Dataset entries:
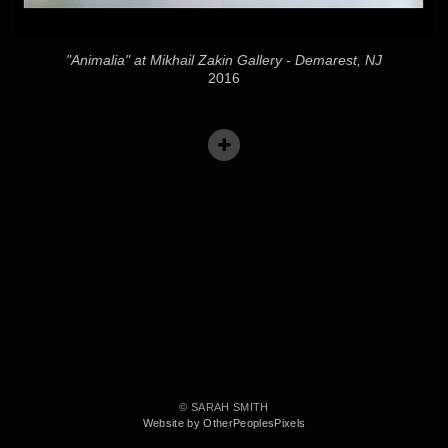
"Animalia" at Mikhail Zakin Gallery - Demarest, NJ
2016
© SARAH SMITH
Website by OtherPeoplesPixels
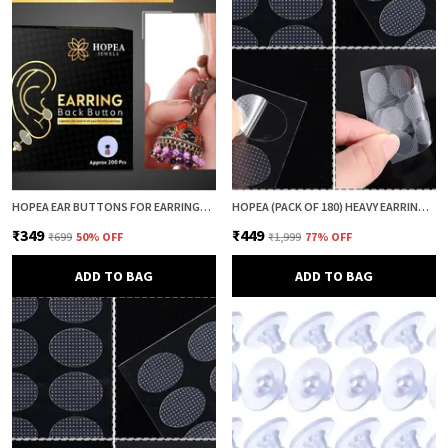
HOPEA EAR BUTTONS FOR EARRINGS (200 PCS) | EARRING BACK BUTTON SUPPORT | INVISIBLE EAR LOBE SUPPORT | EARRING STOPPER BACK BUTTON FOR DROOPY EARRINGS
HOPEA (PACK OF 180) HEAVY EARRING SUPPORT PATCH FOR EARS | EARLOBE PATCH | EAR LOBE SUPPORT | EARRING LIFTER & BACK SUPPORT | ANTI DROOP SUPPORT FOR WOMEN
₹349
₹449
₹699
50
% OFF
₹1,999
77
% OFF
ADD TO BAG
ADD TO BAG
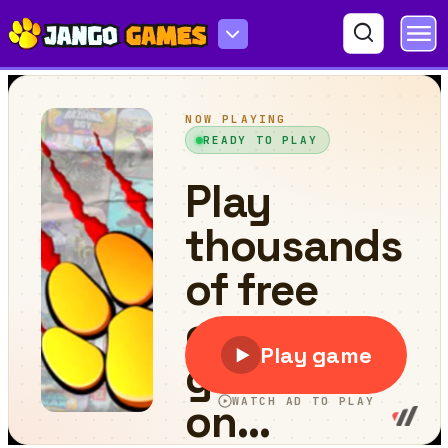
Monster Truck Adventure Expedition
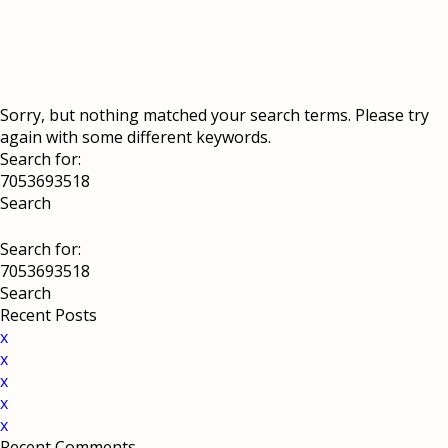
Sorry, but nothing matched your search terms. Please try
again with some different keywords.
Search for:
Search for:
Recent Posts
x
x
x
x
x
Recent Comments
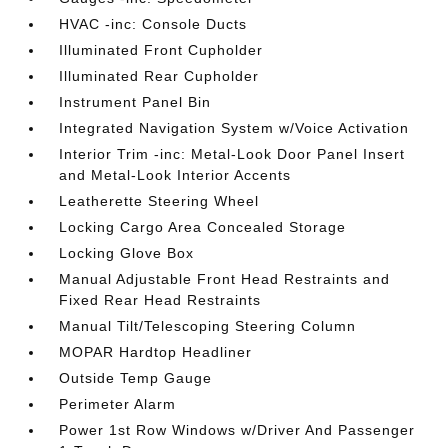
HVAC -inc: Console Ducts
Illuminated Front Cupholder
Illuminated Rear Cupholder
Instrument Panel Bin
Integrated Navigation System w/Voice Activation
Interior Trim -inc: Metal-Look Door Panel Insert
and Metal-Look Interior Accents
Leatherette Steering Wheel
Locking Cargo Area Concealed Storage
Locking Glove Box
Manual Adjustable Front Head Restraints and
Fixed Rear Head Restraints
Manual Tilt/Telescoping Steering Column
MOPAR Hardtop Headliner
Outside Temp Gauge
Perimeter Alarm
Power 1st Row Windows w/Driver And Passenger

---

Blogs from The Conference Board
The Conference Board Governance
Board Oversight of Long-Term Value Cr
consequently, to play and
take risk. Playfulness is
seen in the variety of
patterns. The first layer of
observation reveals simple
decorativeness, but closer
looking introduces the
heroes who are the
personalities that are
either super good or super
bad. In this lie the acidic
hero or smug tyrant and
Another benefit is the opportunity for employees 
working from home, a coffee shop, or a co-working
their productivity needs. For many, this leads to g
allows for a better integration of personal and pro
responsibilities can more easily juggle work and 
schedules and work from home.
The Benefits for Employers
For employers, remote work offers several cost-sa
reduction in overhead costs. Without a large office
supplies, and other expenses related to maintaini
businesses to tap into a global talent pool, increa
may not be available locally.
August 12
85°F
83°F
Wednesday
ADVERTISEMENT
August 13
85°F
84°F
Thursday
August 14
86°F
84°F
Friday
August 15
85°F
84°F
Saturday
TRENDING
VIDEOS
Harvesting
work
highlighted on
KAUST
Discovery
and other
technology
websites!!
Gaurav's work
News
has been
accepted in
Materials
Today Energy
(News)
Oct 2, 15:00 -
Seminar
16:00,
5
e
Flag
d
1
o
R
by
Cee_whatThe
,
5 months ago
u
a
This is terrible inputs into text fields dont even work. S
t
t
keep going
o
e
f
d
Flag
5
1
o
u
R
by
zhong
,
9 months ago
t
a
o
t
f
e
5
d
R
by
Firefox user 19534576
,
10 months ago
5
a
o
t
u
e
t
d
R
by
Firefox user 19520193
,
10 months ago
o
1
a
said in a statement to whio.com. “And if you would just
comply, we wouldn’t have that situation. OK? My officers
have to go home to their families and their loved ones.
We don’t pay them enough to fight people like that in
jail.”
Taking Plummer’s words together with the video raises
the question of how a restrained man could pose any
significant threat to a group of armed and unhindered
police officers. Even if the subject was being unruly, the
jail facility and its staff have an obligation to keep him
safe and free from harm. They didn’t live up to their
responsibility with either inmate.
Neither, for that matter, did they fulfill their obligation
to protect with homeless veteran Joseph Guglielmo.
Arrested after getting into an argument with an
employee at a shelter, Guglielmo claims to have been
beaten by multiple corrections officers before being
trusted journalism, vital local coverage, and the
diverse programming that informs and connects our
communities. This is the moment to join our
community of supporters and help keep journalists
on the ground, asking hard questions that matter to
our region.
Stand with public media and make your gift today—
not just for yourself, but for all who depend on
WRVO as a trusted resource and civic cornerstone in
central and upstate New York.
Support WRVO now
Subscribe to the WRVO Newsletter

---

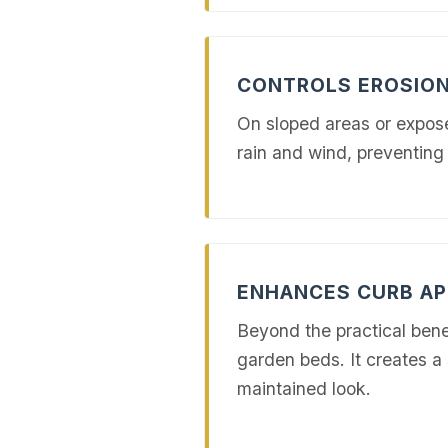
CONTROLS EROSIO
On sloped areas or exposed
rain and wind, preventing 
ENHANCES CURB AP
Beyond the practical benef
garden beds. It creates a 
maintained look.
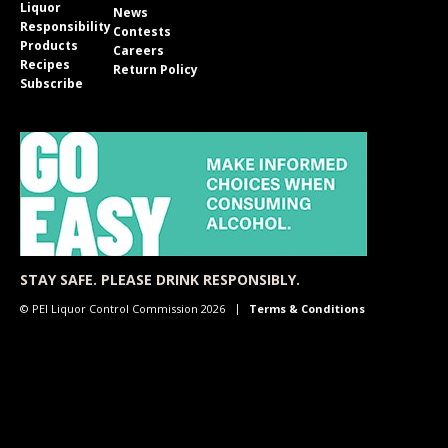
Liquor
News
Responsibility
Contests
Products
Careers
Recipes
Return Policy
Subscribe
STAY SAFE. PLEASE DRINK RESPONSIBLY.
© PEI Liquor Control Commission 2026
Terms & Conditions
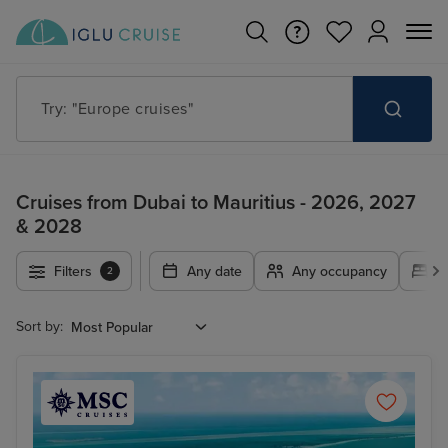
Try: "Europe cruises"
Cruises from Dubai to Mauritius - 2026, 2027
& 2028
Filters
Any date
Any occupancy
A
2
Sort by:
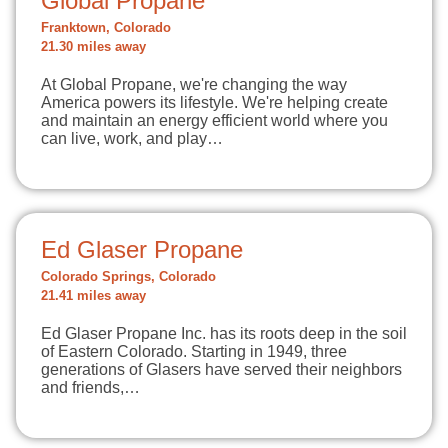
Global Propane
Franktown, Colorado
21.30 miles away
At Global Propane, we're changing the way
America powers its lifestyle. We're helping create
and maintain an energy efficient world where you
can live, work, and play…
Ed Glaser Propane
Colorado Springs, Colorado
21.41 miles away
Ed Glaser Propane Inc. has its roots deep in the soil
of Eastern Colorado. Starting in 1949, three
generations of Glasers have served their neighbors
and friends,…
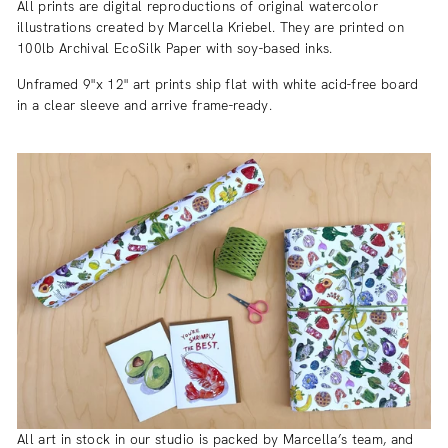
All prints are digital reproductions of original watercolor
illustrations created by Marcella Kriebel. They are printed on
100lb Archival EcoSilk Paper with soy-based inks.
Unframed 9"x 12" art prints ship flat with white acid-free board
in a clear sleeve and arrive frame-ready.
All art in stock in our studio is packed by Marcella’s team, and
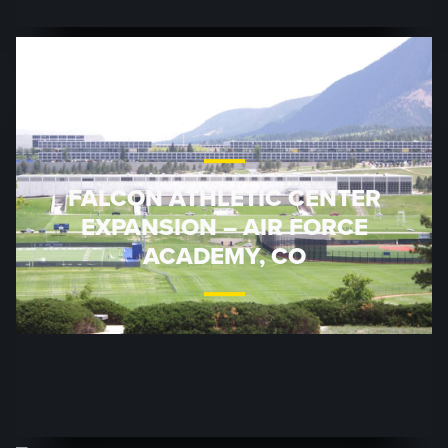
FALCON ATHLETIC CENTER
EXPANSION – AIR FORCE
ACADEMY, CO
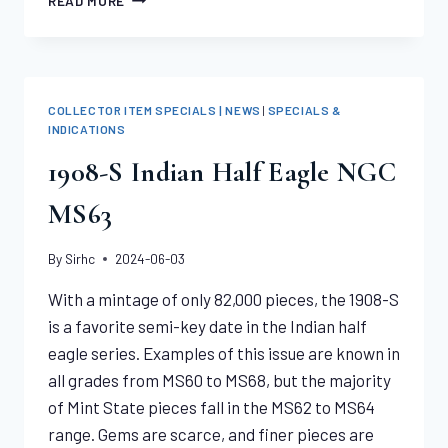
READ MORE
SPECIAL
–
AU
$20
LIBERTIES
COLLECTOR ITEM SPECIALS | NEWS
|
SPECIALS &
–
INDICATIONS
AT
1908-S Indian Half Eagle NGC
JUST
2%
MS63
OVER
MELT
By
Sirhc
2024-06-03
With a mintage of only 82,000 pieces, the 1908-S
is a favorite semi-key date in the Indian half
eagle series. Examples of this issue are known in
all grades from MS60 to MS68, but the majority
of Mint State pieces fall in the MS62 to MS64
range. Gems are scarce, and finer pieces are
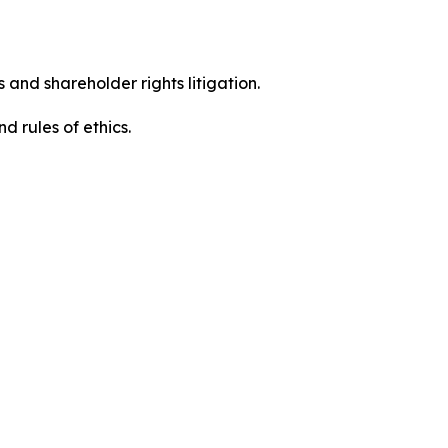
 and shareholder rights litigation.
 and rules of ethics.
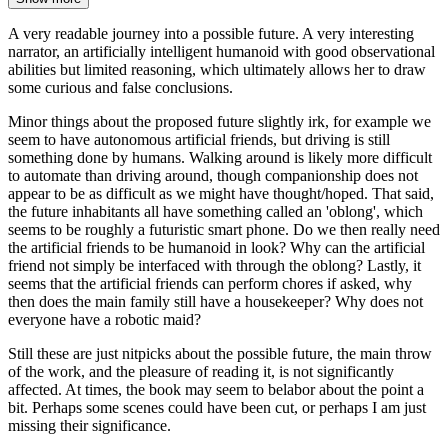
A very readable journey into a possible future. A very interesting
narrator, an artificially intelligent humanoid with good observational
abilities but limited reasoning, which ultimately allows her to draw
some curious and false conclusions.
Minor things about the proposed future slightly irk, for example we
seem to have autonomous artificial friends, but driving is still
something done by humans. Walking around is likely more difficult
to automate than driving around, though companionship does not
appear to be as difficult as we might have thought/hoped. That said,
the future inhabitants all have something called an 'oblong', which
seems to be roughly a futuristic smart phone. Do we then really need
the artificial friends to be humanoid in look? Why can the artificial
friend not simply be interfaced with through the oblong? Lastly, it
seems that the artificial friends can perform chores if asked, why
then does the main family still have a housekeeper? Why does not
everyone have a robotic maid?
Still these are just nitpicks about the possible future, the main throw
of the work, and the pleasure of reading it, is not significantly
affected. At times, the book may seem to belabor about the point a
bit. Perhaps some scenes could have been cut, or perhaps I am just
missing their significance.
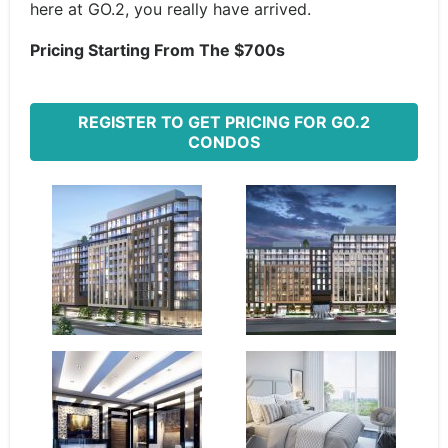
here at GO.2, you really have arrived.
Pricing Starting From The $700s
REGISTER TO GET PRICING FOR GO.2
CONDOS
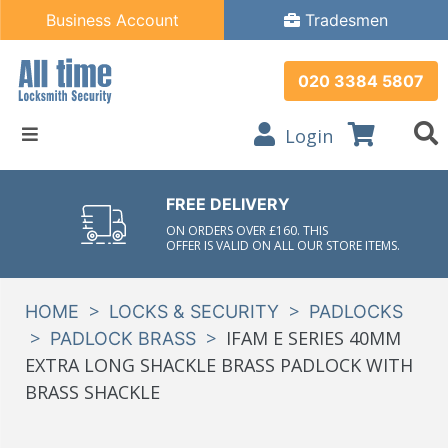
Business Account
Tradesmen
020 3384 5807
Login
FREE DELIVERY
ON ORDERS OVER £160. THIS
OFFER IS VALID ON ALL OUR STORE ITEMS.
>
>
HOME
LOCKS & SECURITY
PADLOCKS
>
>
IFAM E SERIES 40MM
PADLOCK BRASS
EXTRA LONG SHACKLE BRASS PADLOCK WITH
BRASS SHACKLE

TASK INSTRUCTIONS:
What are the lines above, starting at the one with "Still these are" and ending at the one with "affected. At times, the"? Give them again exactly, and only them.

FINISHED EXERCISE:
Still these are just nitpicks about the possible future, the main throw
of the work, and the pleasure of reading it, is not significantly
affected. At times, the book may seem to belabor about the point a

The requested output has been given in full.